WORK ITEM =>
You are asked to filter the data below and copy every line holding "format".

SUPPLIED MATERIAL =>
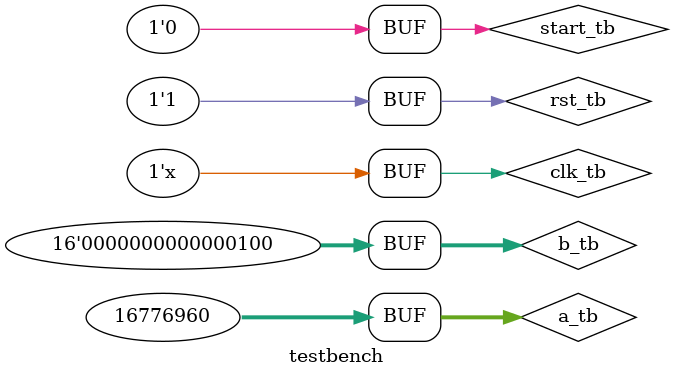
<source format=v>
`timescale 1ns / 1ps

// To generate waveforms, we develop the testbench
module testbench();
    
    // Inputs are set to registers
    reg [31:0] a_tb;
    reg [15:0] b_tb;

    reg clk_tb;
    reg rst_tb;
    reg start_tb;
    
    // Outputs are set to wires
    wire [31:0] q_tb;
    wire [15:0] r_tb;
    wire [4:0] count_tb;
    
    wire busy_tb;
    wire ready_tb;
    
    // Calling our division  module
    div div_tb(a_tb, b_tb, clk_tb, rst_tb, start_tb, busy_tb, ready_tb, count_tb, q_tb, r_tb);
    
    // Initial case
        initial begin
        
            clk_tb = 1;
            start_tb = 0;
            rst_tb = 0;
            
            // Initializing the values of dividend and divisor
            a_tb=32'h4c7f228a;
            b_tb=16'h6a0e;
        
            // Changing the variables as per the waveform
            #5 start_tb = 1;
               rst_tb = 1;
            #10 start_tb = 0;
            
            // For the division after 330ns, divisor is 4, dividend is 0xffff00
            #320 start_tb = 1;
            #5 a_tb=32'hffff00;
                b_tb = 4'h4;
            #5 start_tb = 0;

        end
        
        // Clock is put inside always block, since always changing
        always begin
            #5;
            clk_tb = ~clk_tb;    
        end

endmodule

</source>
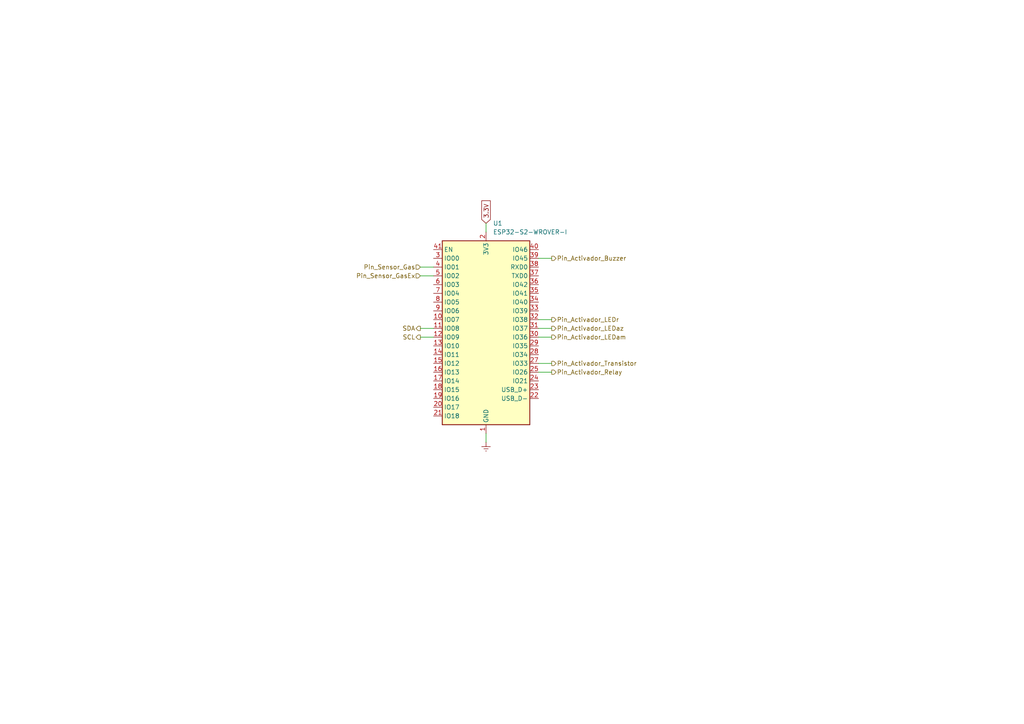
<source format=kicad_sch>
(kicad_sch (version 20230121) (generator eeschema)

  (uuid 3914bb89-22c8-4adf-93b7-371810be7053)

  (paper "A4")

  


  (wire (pts (xy 121.92 77.47) (xy 125.73 77.47))
    (stroke (width 0) (type default))
    (uuid 11e540f5-9b4d-4bcc-8196-ee5ef9f9e9ce)
  )
  (wire (pts (xy 156.21 95.25) (xy 160.02 95.25))
    (stroke (width 0) (type default))
    (uuid 25b32746-d244-47aa-86df-326a475bec12)
  )
  (wire (pts (xy 156.21 105.41) (xy 160.02 105.41))
    (stroke (width 0) (type default))
    (uuid 308abd69-457a-49c0-9410-2e7c5c473e61)
  )
  (wire (pts (xy 140.97 64.77) (xy 140.97 67.31))
    (stroke (width 0) (type default))
    (uuid 51585c9e-d2dd-4fd1-8617-49c219154b48)
  )
  (wire (pts (xy 140.97 125.73) (xy 140.97 128.27))
    (stroke (width 0) (type default))
    (uuid 6291a160-cff5-4fcd-a9b7-0224d041f3a4)
  )
  (wire (pts (xy 156.21 92.71) (xy 160.02 92.71))
    (stroke (width 0) (type default))
    (uuid 78c17256-05a2-4b9f-bcd2-68774b2d94c9)
  )
  (wire (pts (xy 156.21 74.93) (xy 160.02 74.93))
    (stroke (width 0) (type default))
    (uuid a6dfdfb1-3c9a-4e57-8e51-2dccbc550451)
  )
  (wire (pts (xy 121.92 97.79) (xy 125.73 97.79))
    (stroke (width 0) (type default))
    (uuid ab9cf7d0-b967-4da1-9c23-2954d18d6960)
  )
  (wire (pts (xy 156.21 97.79) (xy 160.02 97.79))
    (stroke (width 0) (type default))
    (uuid c2ffd10a-8173-449d-af6a-c56b23b7e1b3)
  )
  (wire (pts (xy 121.92 95.25) (xy 125.73 95.25))
    (stroke (width 0) (type default))
    (uuid d7f5cbb5-cee9-4c54-ac82-2366e4f79511)
  )
  (wire (pts (xy 156.21 107.95) (xy 160.02 107.95))
    (stroke (width 0) (type default))
    (uuid fd045ba5-4a77-4594-a372-95493dac2a38)
  )
  (wire (pts (xy 121.92 80.01) (xy 125.73 80.01))
    (stroke (width 0) (type default))
    (uuid ff8f8495-6a8b-4e6a-b37d-c71085617064)
  )

  (global_label "3.3V" (shape input) (at 140.97 64.77 90) (fields_autoplaced)
    (effects (font (size 1.27 1.27)) (justify left))
    (uuid 01510db4-21de-4785-8b0b-68e101b819f4)
    (property "Intersheetrefs" "${INTERSHEET_REFS}" (at 140.97 57.7518 90)
      (effects (font (size 1.27 1.27)) (justify left) hide)
    )
  )

  (hierarchical_label "Pin_Sensor_GasEx" (shape input) (at 121.92 80.01 180) (fields_autoplaced)
    (effects (font (size 1.27 1.27)) (justify right))
    (uuid 000a07fd-7777-4a48-8a62-c6fb63afba91)
  )
  (hierarchical_label "Pin_Activador_Buzzer" (shape output) (at 160.02 74.93 0) (fields_autoplaced)
    (effects (font (size 1.27 1.27)) (justify left))
    (uuid 0afe0840-b0d4-4192-abb4-ca5c1a93ae13)
  )
  (hierarchical_label "Pin_Activador_LEDr" (shape output) (at 160.02 92.71 0) (fields_autoplaced)
    (effects (font (size 1.27 1.27)) (justify left))
    (uuid 1027ea8b-7891-4110-94f9-4601202e5876)
  )
  (hierarchical_label "Pin_Activador_LEDam" (shape output) (at 160.02 97.79 0) (fields_autoplaced)
    (effects (font (size 1.27 1.27)) (justify left))
    (uuid 3072c97b-c0c7-4259-a1f2-8a4045f58c7a)
  )
  (hierarchical_label "Pin_Activador_LEDaz" (shape output) (at 160.02 95.25 0) (fields_autoplaced)
    (effects (font (size 1.27 1.27)) (justify left))
    (uuid 7f31323b-7cd7-4f28-b616-2bffd0414e78)
  )
  (hierarchical_label "Pin_Activador_Relay" (shape output) (at 160.02 107.95 0) (fields_autoplaced)
    (effects (font (size 1.27 1.27)) (justify left))
    (uuid 80b7ffc6-7391-43dd-aac1-229224547437)
  )
  (hierarchical_label "SCL" (shape output) (at 121.92 97.79 180) (fields_autoplaced)
    (effects (font (size 1.27 1.27)) (justify right))
    (uuid 8700391a-1408-4ee9-8a30-ecd9861e1335)
  )
  (hierarchical_label "SDA" (shape output) (at 121.92 95.25 180) (fields_autoplaced)
    (effects (font (size 1.27 1.27)) (justify right))
    (uuid c02831a5-2f71-4214-843d-631342853fff)
  )
  (hierarchical_label "Pin_Sensor_Gas" (shape input) (at 121.92 77.47 180) (fields_autoplaced)
    (effects (font (size 1.27 1.27)) (justify right))
    (uuid c11daf14-9406-4cd0-b6a4-c7c954610ee6)
  )
  (hierarchical_label "Pin_Activador_Transistor" (shape output) (at 160.02 105.41 0) (fields_autoplaced)
    (effects (font (size 1.27 1.27)) (justify left))
    (uuid eeefb33e-6498-4497-a8da-3da61ca12465)
  )

  (symbol (lib_id "power:Earth") (at 140.97 128.27 0) (unit 1)
    (in_bom yes) (on_board yes) (dnp no) (fields_autoplaced)
    (uuid 91fe956d-89ff-4625-b3ec-d5f4486f5a53)
    (property "Reference" "#PWR03" (at 140.97 134.62 0)
      (effects (font (size 1.27 1.27)) hide)
    )
    (property "Value" "Earth" (at 140.97 132.08 0)
      (effects (font (size 1.27 1.27)) hide)
    )
    (property "Footprint" "" (at 140.97 128.27 0)
      (effects (font (size 1.27 1.27)) hide)
    )
    (property "Datasheet" "~" (at 140.97 128.27 0)
      (effects (font (size 1.27 1.27)) hide)
    )
    (pin "1" (uuid 1350c604-62a5-423b-ad2f-85cd949b49d8))
    (instances
      (project "KISS_V2"
        (path "/65dfba5e-78e0-455d-92b3-d370168d98c5/652a8f4d-7b89-4a6e-bb5e-447903bd1d59/721a1bb1-5d93-4ed7-a0db-d0625dc9e6d3"
          (reference "#PWR03") (unit 1)
        )
        (path "/65dfba5e-78e0-455d-92b3-d370168d98c5/652a8f4d-7b89-4a6e-bb5e-447903bd1d59/3847c259-b34d-4d26-b0d8-c4d9024b6e37"
          (reference "#PWR013") (unit 1)
        )
      )
    )
  )

  (symbol (lib_id "RF_Module:ESP32-S2-WROVER-I") (at 140.97 97.79 0) (unit 1)
    (in_bom yes) (on_board yes) (dnp no) (fields_autoplaced)
    (uuid 98817330-8dd5-4d73-97da-6f48a4e99ba7)
    (property "Reference" "U1" (at 142.9894 64.77 0)
      (effects (font (size 1.27 1.27)) (justify left))
    )
    (property "Value" "ESP32-S2-WROVER-I" (at 142.9894 67.31 0)
      (effects (font (size 1.27 1.27)) (justify left))
    )
    (property "Footprint" "RF_Module:ESP32-S2-WROVER" (at 160.02 127 0)
      (effects (font (size 1.27 1.27)) hide)
    )
    (property "Datasheet" "https://www.espressif.com/sites/default/files/documentation/esp32-s2-wroom_esp32-s2-wroom-i_datasheet_en.pdf" (at 133.35 118.11 0)
      (effects (font (size 1.27 1.27)) hide)
    )
    (pin "1" (uuid ff2040c6-5366-4865-9fbd-c3f54f7be8e2))
    (pin "10" (uuid 96e9fa23-ecc5-40d4-b3f1-aa567c737087))
    (pin "11" (uuid aeb343fd-c78c-4ce0-80eb-827de135f717))
    (pin "12" (uuid a178112c-b7e5-4aec-8740-b344e202ad71))
    (pin "13" (uuid 47d64580-eff9-4dd9-b8f3-9111df51d0a4))
    (pin "14" (uuid 7edd2db5-e08b-4cd9-838f-3f176a453cd2))
    (pin "15" (uuid fb34bf02-a49a-4dba-923b-6a68aea630e1))
    (pin "16" (uuid b2fa0530-45a2-4450-857a-fe06b3f22352))
    (pin "17" (uuid eda65752-1fc9-44e2-a6e0-0b8a4727cf09))
    (pin "18" (uuid c245c1a0-7b65-48d9-8b12-d495de21fa3b))
    (pin "19" (uuid d27531b1-5cfd-4471-ac9b-7bc1cbb873d5))
    (pin "2" (uuid 77fde9b5-cc38-4a66-82f5-4bf6177dbfec))
    (pin "20" (uuid 7132a083-7383-42ce-af28-08f4168b37c9))
    (pin "21" (uuid 3e2b5d7c-474b-451c-9ed9-4944c4467b90))
    (pin "22" (uuid 0efedc16-0261-465e-965f-bb03007212f8))
    (pin "23" (uuid 76526822-a663-42ca-89b5-5bd4348a71b8))
    (pin "24" (uuid 005202fb-3cf6-40c2-993e-03bc959b5c5e))
    (pin "25" (uuid cacc2747-2d82-4e3a-a56a-02797264adfc))
    (pin "26" (uuid 21b0717a-7dc9-4eaa-ad38-a75d7c20a618))
    (pin "27" (uuid 5f159853-56e2-4d0a-97dd-284b4712ddf2))
    (pin "28" (uuid 5f66ed9d-b1ed-44bd-8ecd-5d4b88e362d3))
    (pin "29" (uuid b07e48b0-d4a4-4d64-a69c-309922dd5bed))
    (pin "3" (uuid 8c2ab002-a485-43d7-9ab1-d6034c2eb9c4))
    (pin "30" (uuid a61c7d1f-e626-45bb-b078-dc07c68bb3b2))
    (pin "31" (uuid 57dd2abf-8570-4c4d-8c85-fc3ded1f28f5))
    (pin "32" (uuid 5b3b9e0a-8c7e-4702-b44a-5e78d181ee80))
    (pin "33" (uuid d8188ed0-8c5e-4ee5-b14d-3c651d381165))
    (pin "34" (uuid 20e42c45-4cec-4a12-9de0-5aa66b4d28f0))
    (pin "35" (uuid fe89057a-c7b3-45c0-b10a-f9789cf27cbe))
    (pin "36" (uuid 4b43a26c-96fa-4974-aeea-9091a3092f51))
    (pin "37" (uuid 7911829d-1d85-4599-857a-dcc57d6ac2b9))
    (pin "38" (uuid 6578121e-2aac-4186-891e-59380dfcfbaf))
    (pin "39" (uuid 819d93f9-54eb-4c5a-8b52-e0444e023d78))
    (pin "4" (uuid 85135148-2b61-41c2-aba5-9ab39fc8f489))
    (pin "40" (uuid 318e2466-9d3f-44c1-b955-7498df8471d9))
    (pin "41" (uuid 396114f1-a5dc-4cf4-ac26-a1b28c004eea))
    (pin "42" (uuid 425785e0-3b53-415a-b3e7-08ed7b6d7f73))
    (pin "43" (uuid b9e6c925-2225-4438-8adf-1d0402d6e82b))
    (pin "5" (uuid f200e2bd-a825-4105-9378-8576dcf694d0))
    (pin "6" (uuid 3e79a4e2-a16d-4acb-becf-796427bc5f5c))
    (pin "7" (uuid 56f42f98-6efd-4f64-9396-4efb9df69b63))
    (pin "8" (uuid 7167538e-13c8-4f41-8f41-bc27e13c1383))
    (pin "9" (uuid cb453bab-91f4-4d7d-9c16-162448c75c99))
    (instances
      (project "KISS"
        (path "/0b552bd2-63d8-4ec3-8f1c-02be6460a250/2918a186-88c4-442a-9386-129db834f20a/43b3fd9c-bfcd-42be-975c-0bcdd9a155a4"
          (reference "U1") (unit 1)
        )
      )
      (project "KISS_V2"
        (path "/65dfba5e-78e0-455d-92b3-d370168d98c5/652a8f4d-7b89-4a6e-bb5e-447903bd1d59/3847c259-b34d-4d26-b0d8-c4d9024b6e37"
          (reference "U7") (unit 1)
        )
      )
    )
  )
)

</source>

TASK OUTPUT =>
<source format=v>
<source format=kicad_sch>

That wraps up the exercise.